Mr Dawe said universities in the Russell Group – which represents 20 of the country's most prestigious universities – would have no difficulty in keeping up student numbers.
"There will be competition amongst them to pick up students with AAB passes [at A-level]," he said. "It's a number of the middle-ranking new universities that must be worrying whether they're going to get their student numbers."
Some university vice-chancellors believe they may have to reduce their fees in 2013 if they fail to recruit enough students next year charging the maximum fee. Seven universities are already on a list of institutions thought to be "at high risk" prepared by the Higher Education Funding Council for England. One estimate suggests this could rise to 23 by the end of the first year of the new fees structure.
These are understood to include London Metropolitan University, which has been forced to pay back £32m to the Government after overclaiming for students, and Thames Valley University, now known as the University of West London.
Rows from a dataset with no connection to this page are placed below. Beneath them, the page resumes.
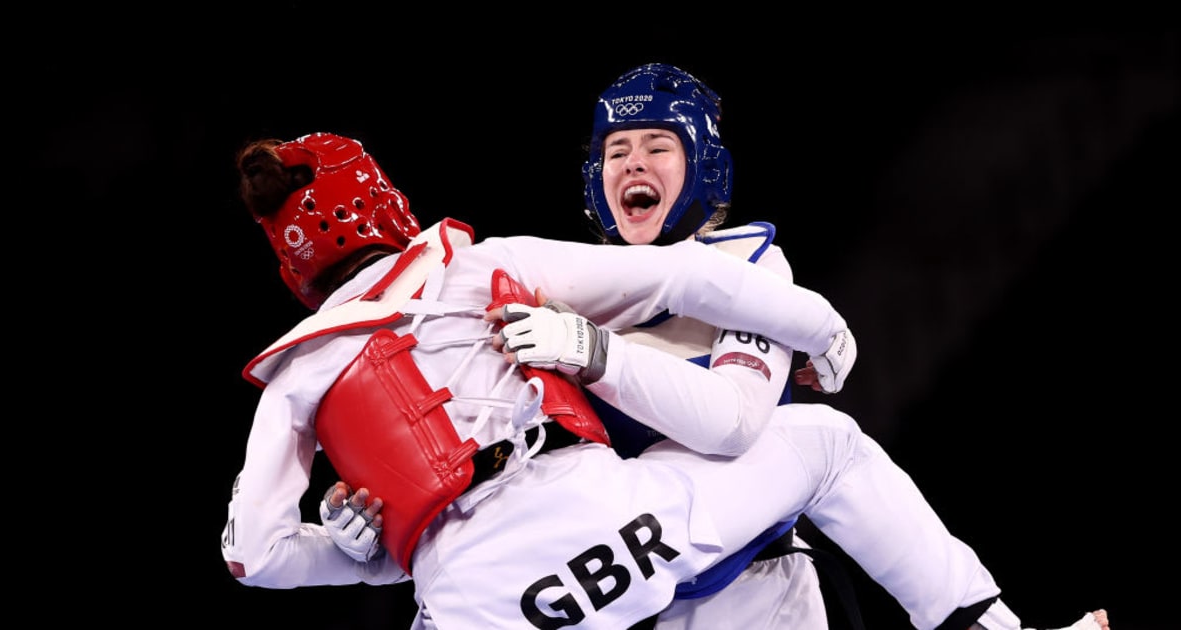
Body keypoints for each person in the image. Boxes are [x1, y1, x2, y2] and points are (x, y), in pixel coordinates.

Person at [220, 131, 1109, 630]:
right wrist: (825, 328)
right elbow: (689, 281)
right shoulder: (474, 266)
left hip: (478, 607)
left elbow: (253, 559)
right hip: (617, 530)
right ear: (381, 200)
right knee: (831, 446)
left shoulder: (296, 373)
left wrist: (356, 554)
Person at [573, 62, 835, 630]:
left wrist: (593, 354)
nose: (633, 162)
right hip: (624, 599)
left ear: (701, 167)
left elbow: (730, 422)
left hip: (757, 594)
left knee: (841, 449)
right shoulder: (566, 299)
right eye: (617, 150)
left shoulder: (749, 267)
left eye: (656, 146)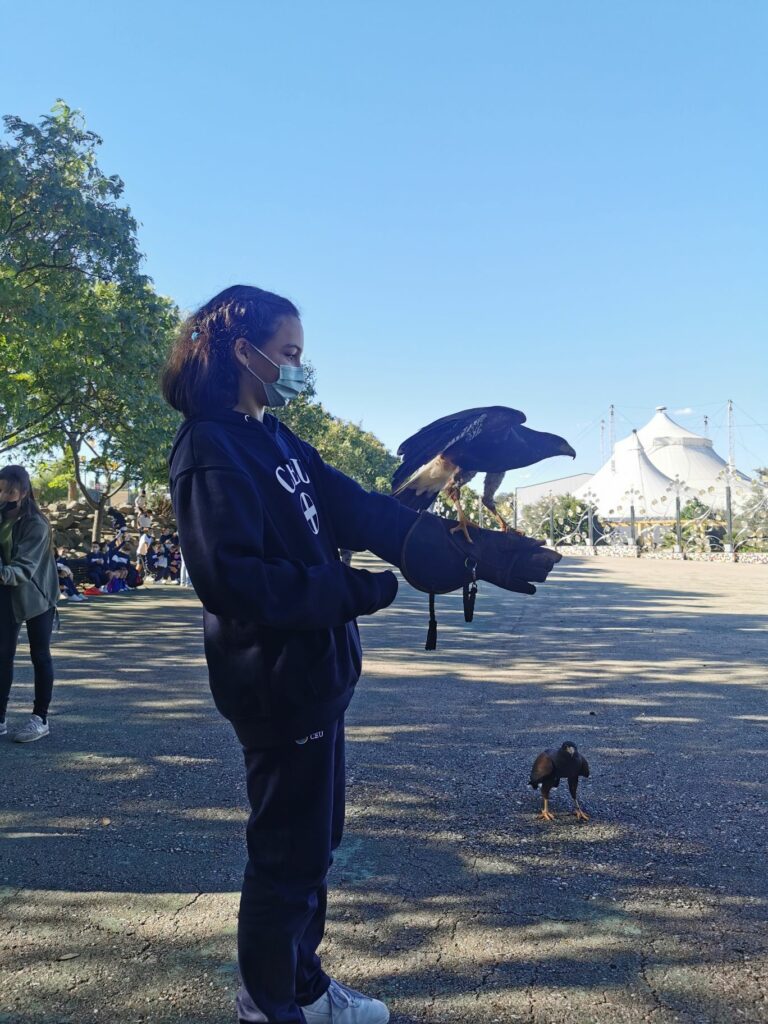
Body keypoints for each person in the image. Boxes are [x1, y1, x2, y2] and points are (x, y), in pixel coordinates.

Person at [163, 284, 560, 1024]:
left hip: (316, 680)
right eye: (288, 354)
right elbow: (231, 579)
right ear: (239, 350)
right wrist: (352, 590)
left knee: (315, 849)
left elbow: (355, 504)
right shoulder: (208, 446)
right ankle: (268, 1007)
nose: (296, 368)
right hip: (274, 685)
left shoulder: (277, 439)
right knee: (285, 862)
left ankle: (302, 986)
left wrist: (446, 547)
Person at [0, 465, 61, 743]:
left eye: (10, 490)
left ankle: (40, 718)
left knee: (40, 654)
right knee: (2, 657)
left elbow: (24, 568)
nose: (3, 495)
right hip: (7, 594)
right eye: (0, 489)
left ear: (24, 492)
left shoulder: (37, 523)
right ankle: (0, 718)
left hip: (38, 595)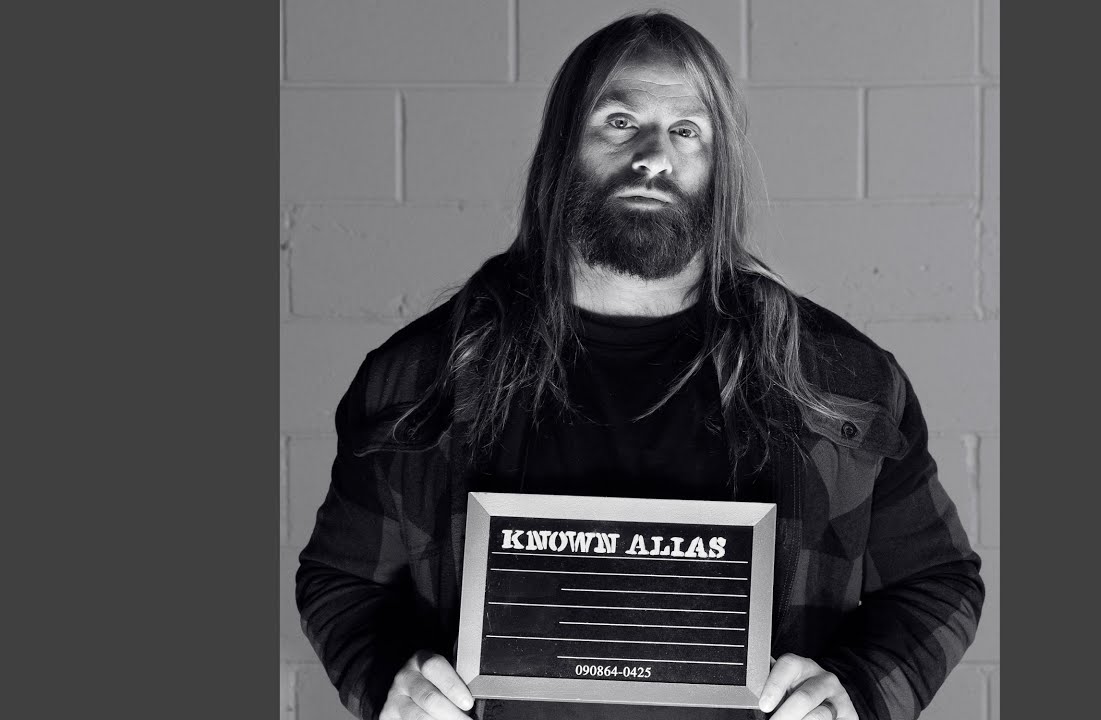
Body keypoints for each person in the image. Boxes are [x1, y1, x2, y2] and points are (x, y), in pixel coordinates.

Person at [297, 11, 984, 720]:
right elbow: (341, 580)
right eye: (620, 122)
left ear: (720, 166)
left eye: (687, 131)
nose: (654, 157)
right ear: (563, 148)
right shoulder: (420, 378)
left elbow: (938, 580)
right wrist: (389, 678)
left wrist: (857, 692)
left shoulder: (839, 381)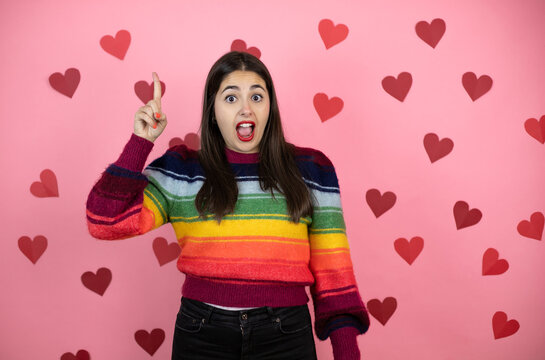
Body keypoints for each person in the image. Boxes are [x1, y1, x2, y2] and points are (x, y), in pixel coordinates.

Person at [86, 51, 370, 359]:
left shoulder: (312, 168)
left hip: (286, 335)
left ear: (270, 108)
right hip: (201, 334)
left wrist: (347, 353)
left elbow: (334, 274)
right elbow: (105, 221)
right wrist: (140, 142)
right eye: (231, 98)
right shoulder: (181, 169)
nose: (246, 108)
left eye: (257, 97)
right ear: (213, 111)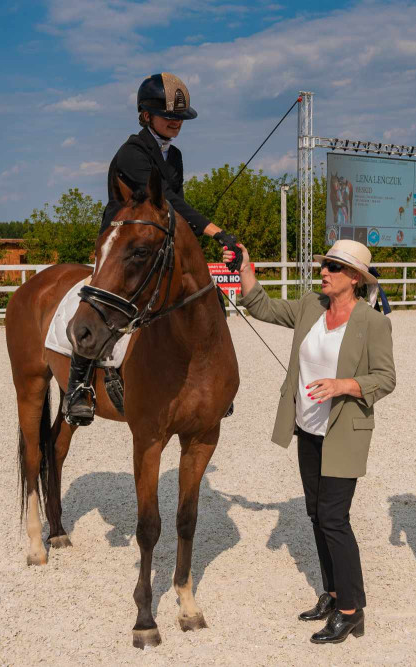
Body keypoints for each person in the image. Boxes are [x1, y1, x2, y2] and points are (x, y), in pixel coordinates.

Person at [236, 239, 395, 644]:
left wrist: (346, 384)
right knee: (314, 513)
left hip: (345, 433)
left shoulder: (372, 322)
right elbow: (261, 305)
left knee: (334, 518)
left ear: (355, 279)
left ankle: (351, 611)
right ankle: (335, 592)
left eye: (334, 268)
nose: (323, 272)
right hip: (307, 429)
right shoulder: (311, 306)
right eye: (324, 266)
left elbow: (386, 378)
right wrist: (245, 267)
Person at [61, 72, 243, 426]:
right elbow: (170, 201)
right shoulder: (131, 153)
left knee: (206, 291)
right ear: (146, 115)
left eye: (180, 118)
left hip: (160, 237)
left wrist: (207, 241)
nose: (175, 123)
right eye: (168, 116)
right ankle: (78, 385)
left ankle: (214, 382)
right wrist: (217, 232)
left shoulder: (173, 157)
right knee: (97, 304)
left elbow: (175, 208)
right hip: (124, 243)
A later report warns of the risk to funding if student numbers drop next year – 56 per cent of universities are expecting a reduction. It also says university-budget surpluses are set to fall in 2012 by nearly £400m to £215m, adding that this is mainly accounted for by just a few well-off institutions.
Mr Dawe also disclosed that his board was recommending incentives to spur academics into becoming more involved with setting exam papers. The Education Secretary, Michael Gove, would like to see universities more involved in the setting of questions – so that the exam stretches candidates more and gives them the expertise to embark upon a university course.
One way this could be done is by rating dons on their involvement with setting exams. This would give universities that boast excellent teaching standards extra grants.